I don't completely understand your approach @synchon

What we want to address here is relative paths in .py files that are included in a with statement. So lets forget about the rest.

Imagine this structure of a github repo in which juni-farm is added as a submodule in the external directory.

project_dir/
  junifer_yamls/
    my_yaml1.yaml  // adds ../external/masks/custom_mask_extension.py in the "with" section
    my_yaml2.yaml
  external/
    juni-farm/
      data/
        masks/
          this_custom_mask.nii.gz
      masks/
        custom_mask_extension.py  // registers ../data/masks/this_custom_mask.nii.gz

My take:

  1. The user needs to user relative paths by calling a junifer function: junifer_path('../relative/path/to/data.nii.gz', __FILE__) in custom_mask_extension.py
  2. The queue command then: 2.1) parses the .py file 2.2) look for lines with junifer_path 2.3) computes the absolute path for each resource 2.4) copies each resource to a data directory inside the corresponding jobdir
  3. the junifer_path function needs to first check inside the data dir relative to the yaml location for the file. Otherwise, looks in Path(__FILE__).parent / '../relative/path/to/data.nii.gz'

I got it correct the previous time and I see what you mean. My proposal was a bit holistic in a way:

  1. Basic single YAML file:
project_dir/
  my_yaml1.yaml  // adds ./custom_mask_extension.py in the "with" 
  custom_mask_extension.py  // registers ./this_custom_mask.nii.gz
  this_custom_mask.nii.gz
  README.md
  .juniferignore

.juniferignore:

README.md
  1. Basic multi YAML file:
project_dir/
  my_yaml1.yaml  // adds ./custom_mask_extension.py in the "with"
  my_yaml2.yaml
  custom_mask_extension.py  // registers ./this_custom_mask.nii.gz
  this_custom_mask.nii.gz
  README.md
  .juniferignore

.juniferignore:

README.md
  1. Advanced single YAML file:
project_dir/
  README.md
  junifer_yamls/
    my_yaml1.yaml  // adds ../external/juni-farm/masks/custom_mask_extension.py in the "with" section
  external/
    juni-farm/
      data/
        masks/
          this_custom_mask.nii.gz
      masks/
        custom_mask_extension.py  // registers ../data/masks/this_custom_mask.nii.gz

.juniferignore:

README.md
  1. Advanced multi YAML file:
project_dir/
  README.md
  junifer_yamls/
    my_yaml1.yaml  // adds ../external/juni-farm/masks/custom_mask_extension.py in the "with" section
    my_yaml2.yaml
  external/
    juni-farm/
      data/
        masks/
          this_custom_mask.nii.gz
      masks/
        custom_mask_extension.py  // registers ../data/masks/this_custom_mask.nii.gz

.juniferignore:

README.md
fraimondo commented 1 year ago

But with your approach a junifer config goes from a yaml file to a directory structure. This will mean that the queue command will end up copying the ENTIRE juni-farm. What if the relative path is even outside project_dir? Like from another project?

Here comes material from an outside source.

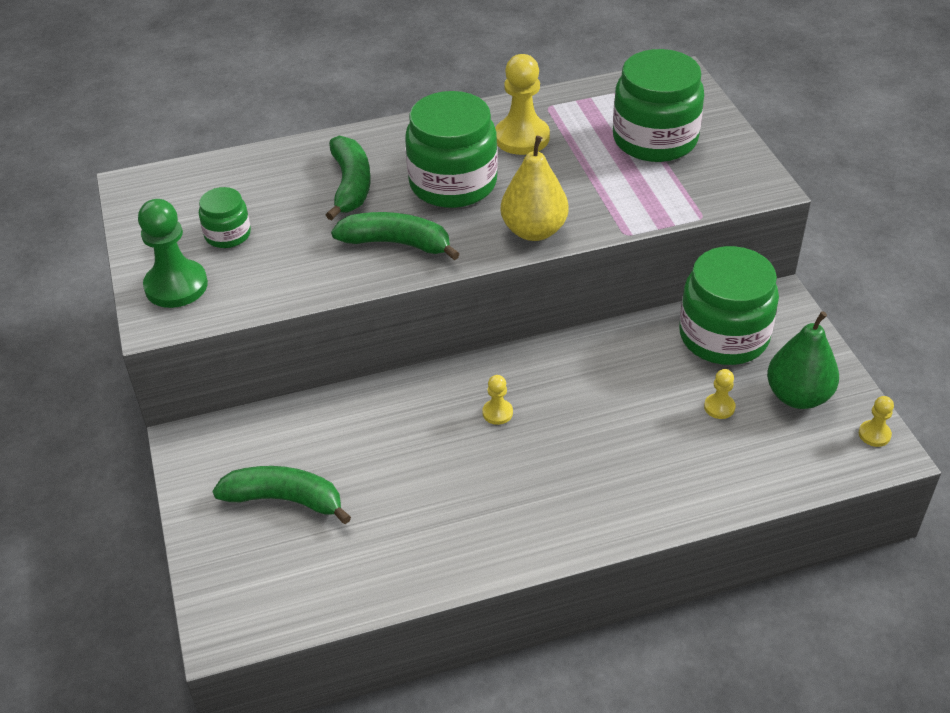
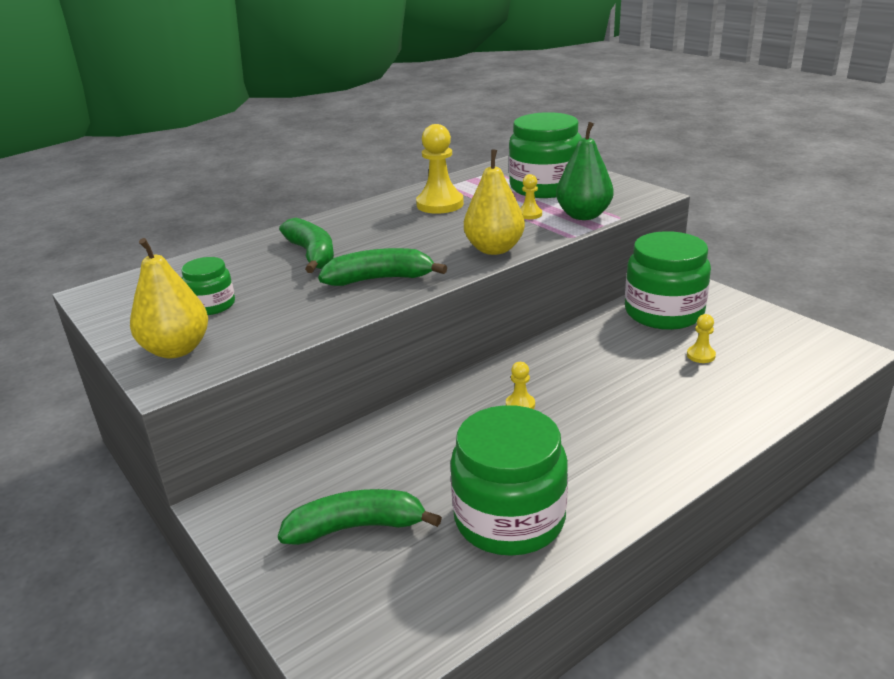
camera: 20 degrees left, 15 degrees down
green pawn [138,199,208,308] -> yellow pear [130,238,208,358]
green jar [405,91,498,208] -> green jar moved to [450,405,568,556]
green pear [767,311,839,409] -> green pear moved to [556,122,614,220]
yellow pawn [859,396,894,447] -> yellow pawn moved to [520,174,542,219]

For me, it makes things too complicated. We need to consider the logic from our side, modifying the user's behaviour as less as possible.

synchon commented 1 year ago

But with your approach a junifer config goes from a yaml file to a directory structure. This will mean that the queue command will end up copying the ENTIRE juni-farm. What if the relative path is even outside project_dir? Like from another project?

For me, it makes things too complicated. We need to consider the logic from our side, modifying the user's behaviour as less as possible.

I see your point and have no arguments against it. For me, a documented directory structure brings order to chaos and keeps the user and devs on same page, else I have usually found it to not go down well. Those were my two cents.